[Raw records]

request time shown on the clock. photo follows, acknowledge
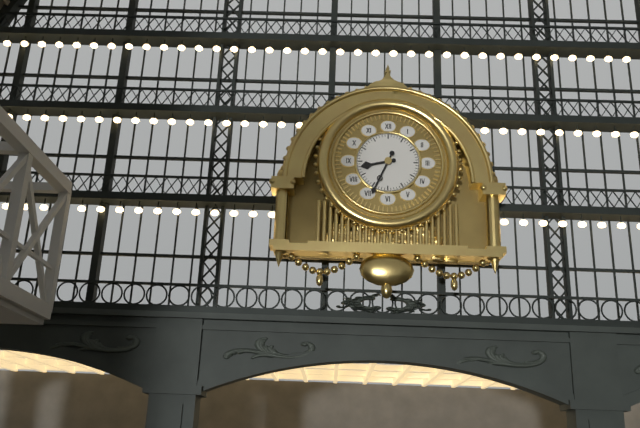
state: 8:34
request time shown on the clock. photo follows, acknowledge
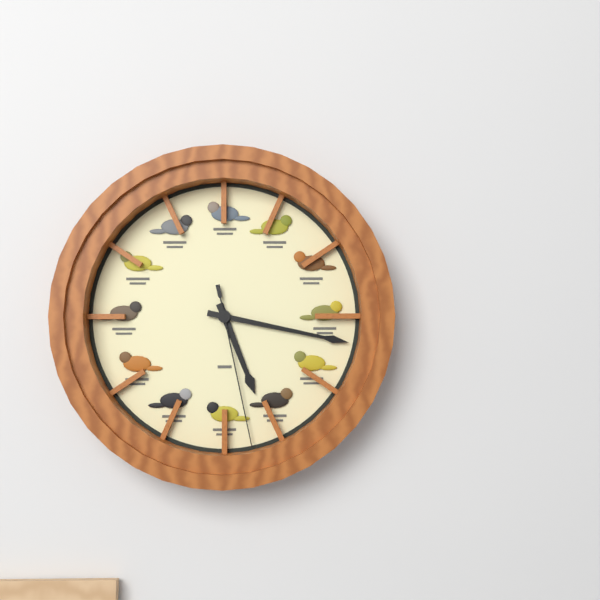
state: 5:17:28
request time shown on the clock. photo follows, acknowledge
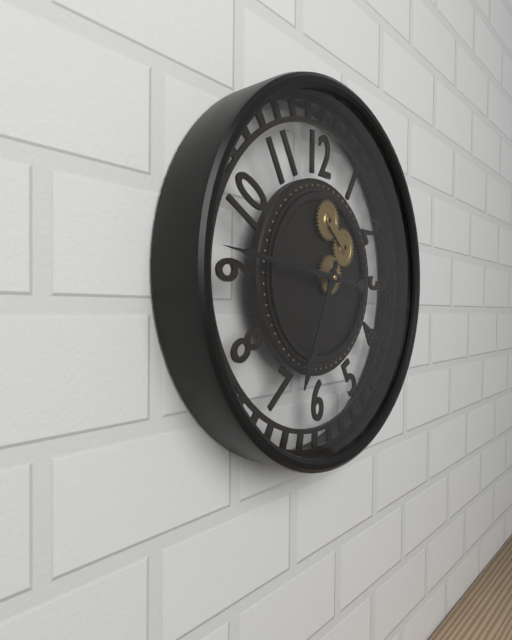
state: 6:46
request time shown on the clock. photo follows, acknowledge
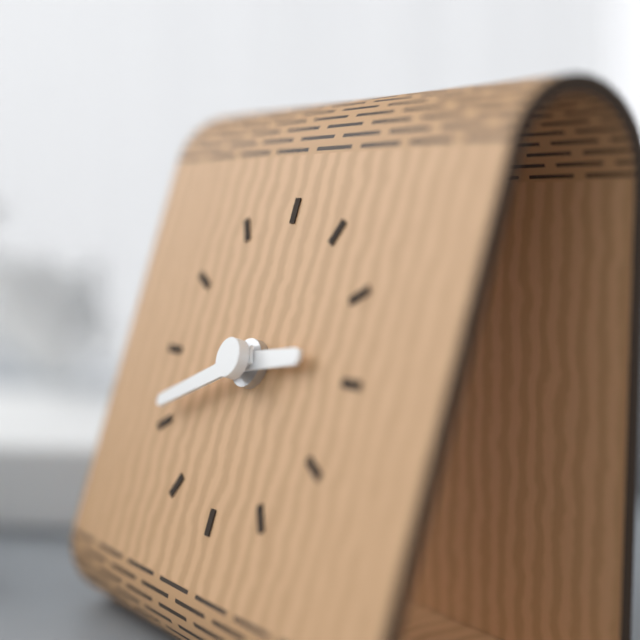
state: 2:41
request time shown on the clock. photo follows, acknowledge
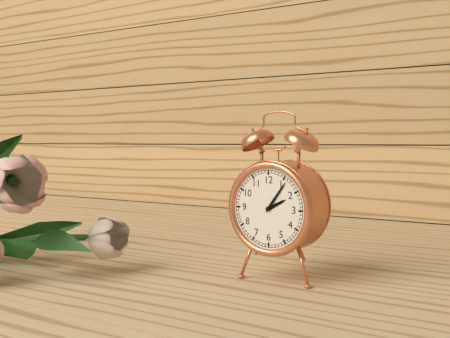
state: 2:06
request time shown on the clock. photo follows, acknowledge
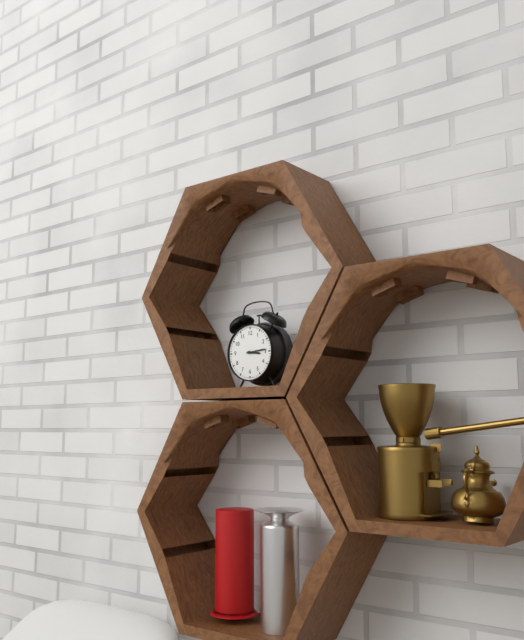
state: 3:14
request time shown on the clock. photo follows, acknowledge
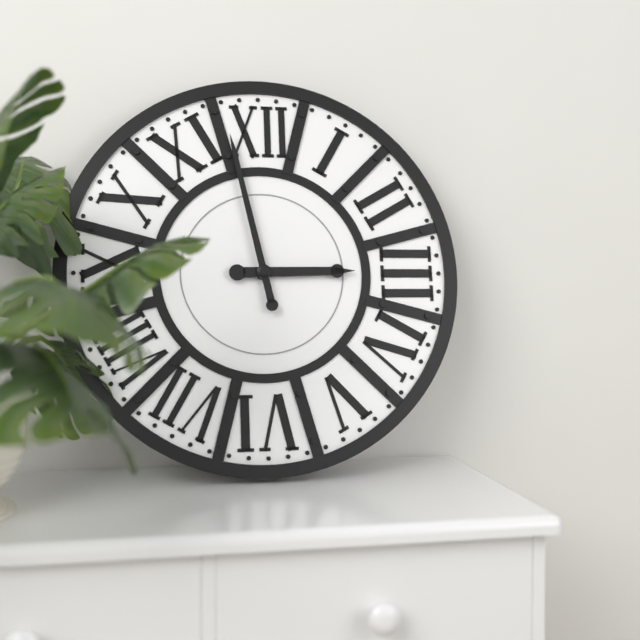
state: 2:58
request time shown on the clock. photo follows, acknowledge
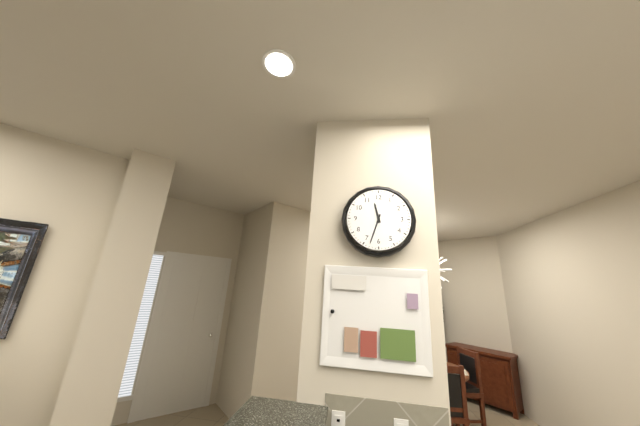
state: 11:33
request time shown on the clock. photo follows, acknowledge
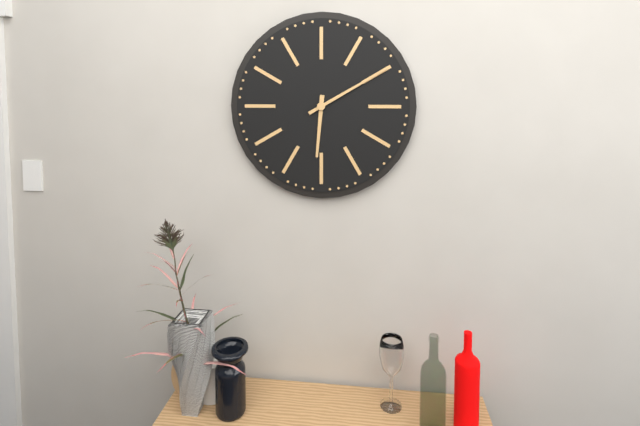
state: 6:10
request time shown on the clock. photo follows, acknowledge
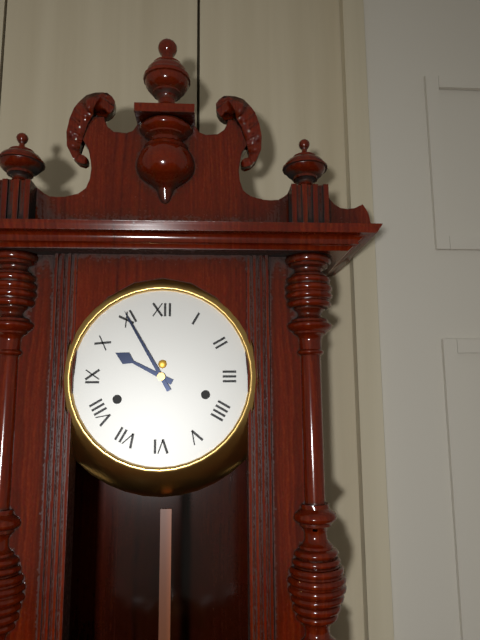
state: 9:55
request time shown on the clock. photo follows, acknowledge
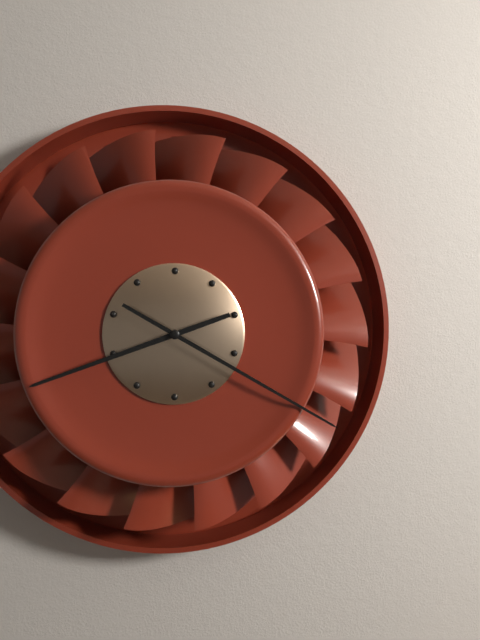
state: 8:20
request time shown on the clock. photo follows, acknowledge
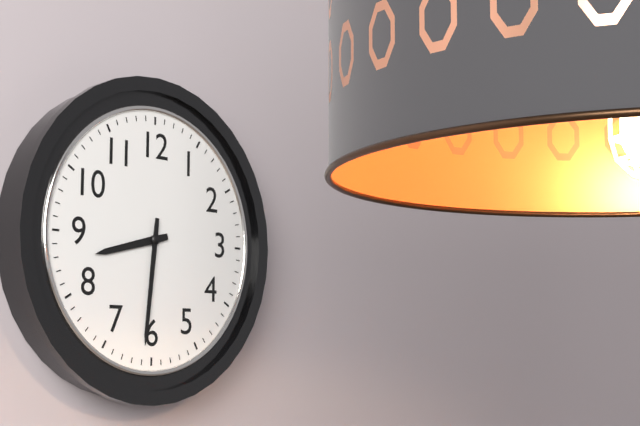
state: 8:31
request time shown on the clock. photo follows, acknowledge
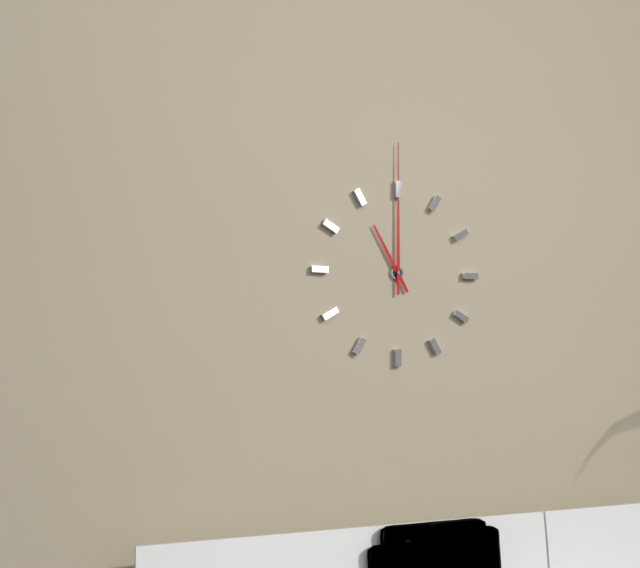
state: 11:00
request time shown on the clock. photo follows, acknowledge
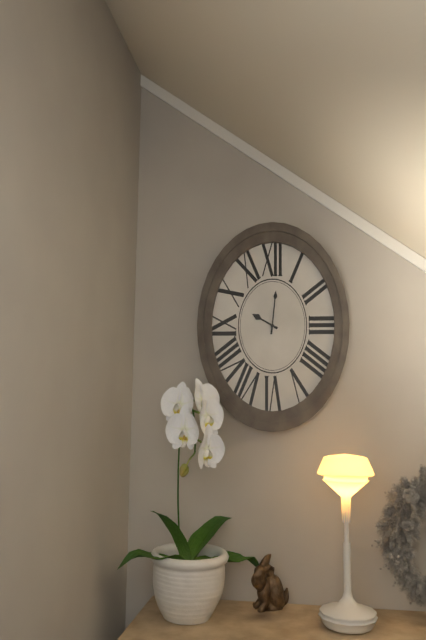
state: 10:01
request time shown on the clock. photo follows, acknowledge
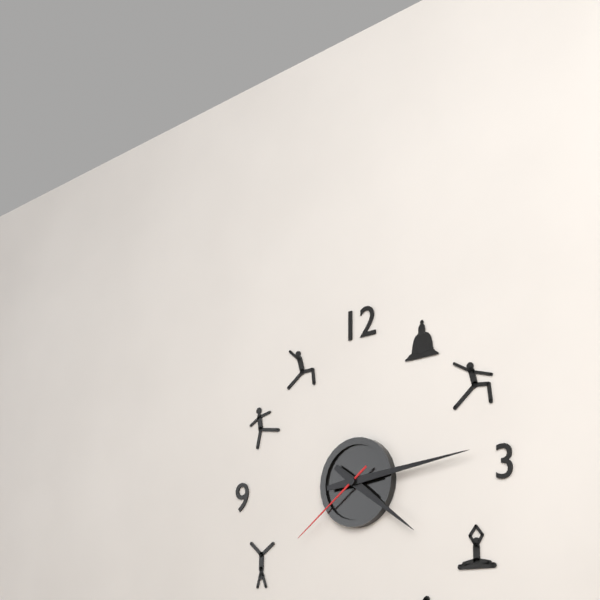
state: 4:14:39
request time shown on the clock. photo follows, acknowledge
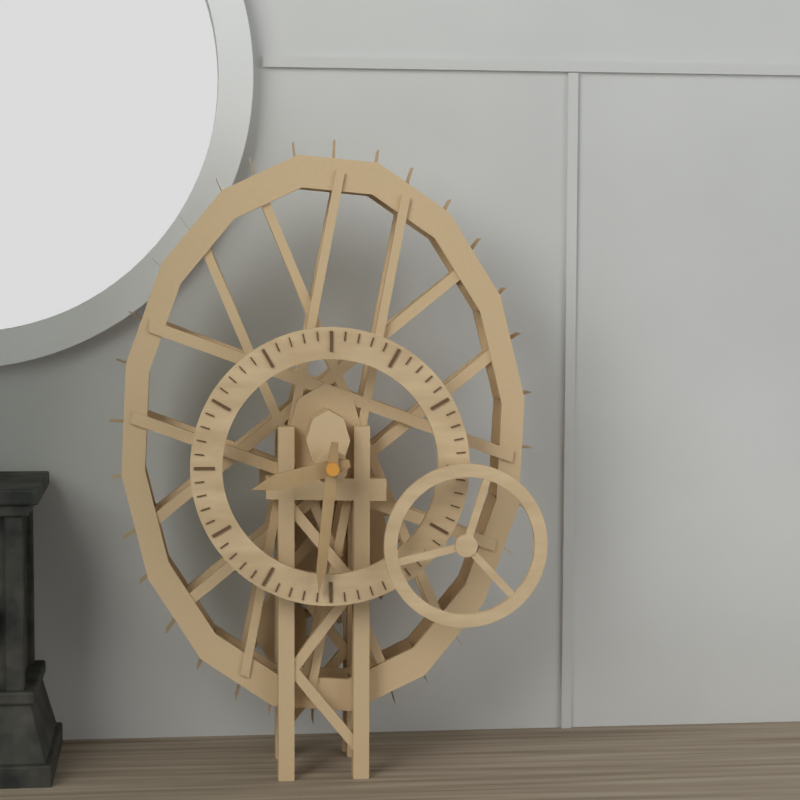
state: 8:31
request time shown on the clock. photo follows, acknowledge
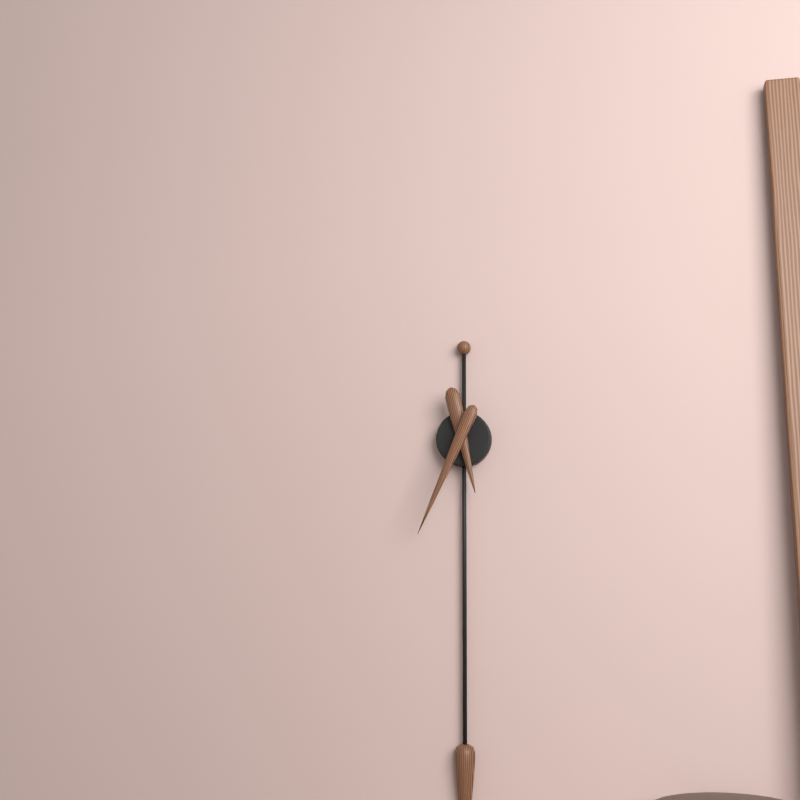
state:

Exercise requirements →
Lay out every line of the records above as a numbered list, skipping blank lines and leaving the pictures out of your answer.

The answer →
1. request time shown on the clock. photo follows, acknowledge
2. state: 8:34
3. request time shown on the clock. photo follows, acknowledge
4. state: 5:17:28
5. request time shown on the clock. photo follows, acknowledge
6. state: 6:46
7. request time shown on the clock. photo follows, acknowledge
8. state: 2:41
9. request time shown on the clock. photo follows, acknowledge
10. state: 2:06
11. request time shown on the clock. photo follows, acknowledge
12. state: 3:14
13. request time shown on the clock. photo follows, acknowledge
14. state: 2:58
15. request time shown on the clock. photo follows, acknowledge
16. state: 11:33
17. request time shown on the clock. photo follows, acknowledge
18. state: 6:10
19. request time shown on the clock. photo follows, acknowledge
20. state: 9:55
21. request time shown on the clock. photo follows, acknowledge
22. state: 8:20
23. request time shown on the clock. photo follows, acknowledge
24. state: 8:31
25. request time shown on the clock. photo follows, acknowledge
26. state: 11:00
27. request time shown on the clock. photo follows, acknowledge
28. state: 10:01
29. request time shown on the clock. photo follows, acknowledge
30. state: 4:14:39
31. request time shown on the clock. photo follows, acknowledge
32. state: 8:31
33. request time shown on the clock. photo follows, acknowledge
34. state:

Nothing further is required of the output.